### Brief
Pick out and copy each line of the data below that contains the string "Anda". Matches must have the same uppercase and lowercase letters.

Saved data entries
╭──

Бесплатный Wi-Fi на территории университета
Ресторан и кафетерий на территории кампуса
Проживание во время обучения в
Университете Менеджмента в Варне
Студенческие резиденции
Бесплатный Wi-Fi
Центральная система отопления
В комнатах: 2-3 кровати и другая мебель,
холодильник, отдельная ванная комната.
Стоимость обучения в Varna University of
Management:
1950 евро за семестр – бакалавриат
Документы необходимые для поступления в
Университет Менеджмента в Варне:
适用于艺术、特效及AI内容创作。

╰──
╭──

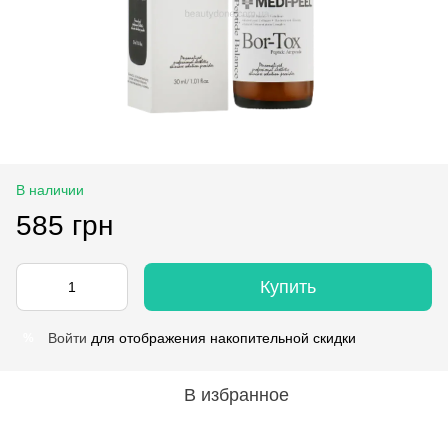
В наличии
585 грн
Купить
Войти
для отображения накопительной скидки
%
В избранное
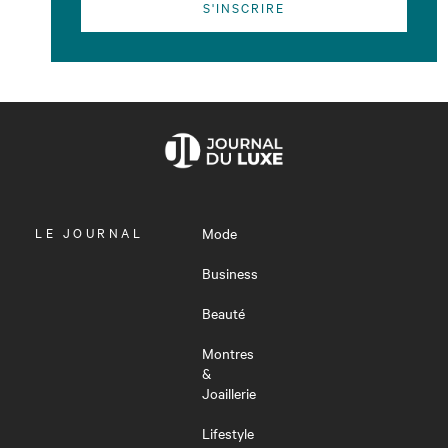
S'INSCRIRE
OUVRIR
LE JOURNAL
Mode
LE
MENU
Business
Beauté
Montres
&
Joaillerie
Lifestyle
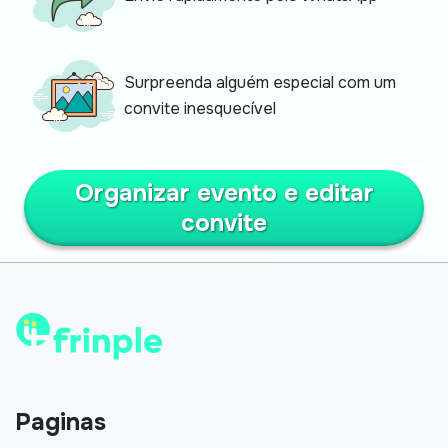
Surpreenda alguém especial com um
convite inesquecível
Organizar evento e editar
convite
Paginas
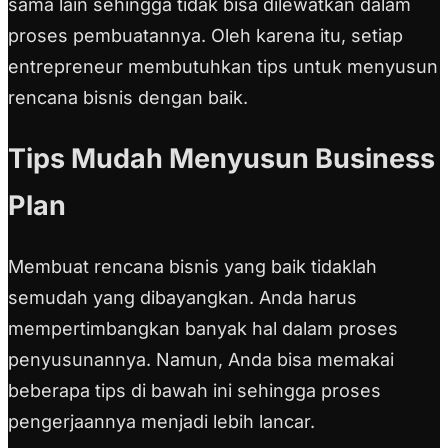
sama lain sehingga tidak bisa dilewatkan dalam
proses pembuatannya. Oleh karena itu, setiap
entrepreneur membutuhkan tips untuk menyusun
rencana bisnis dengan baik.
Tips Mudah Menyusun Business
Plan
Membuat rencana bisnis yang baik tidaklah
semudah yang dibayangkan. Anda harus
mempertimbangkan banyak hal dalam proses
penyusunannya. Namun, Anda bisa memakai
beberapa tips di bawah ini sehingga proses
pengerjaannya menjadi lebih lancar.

╰──

### Solution to this task
semudah yang dibayangkan. Anda harus
penyusunannya. Namun, Anda bisa memakai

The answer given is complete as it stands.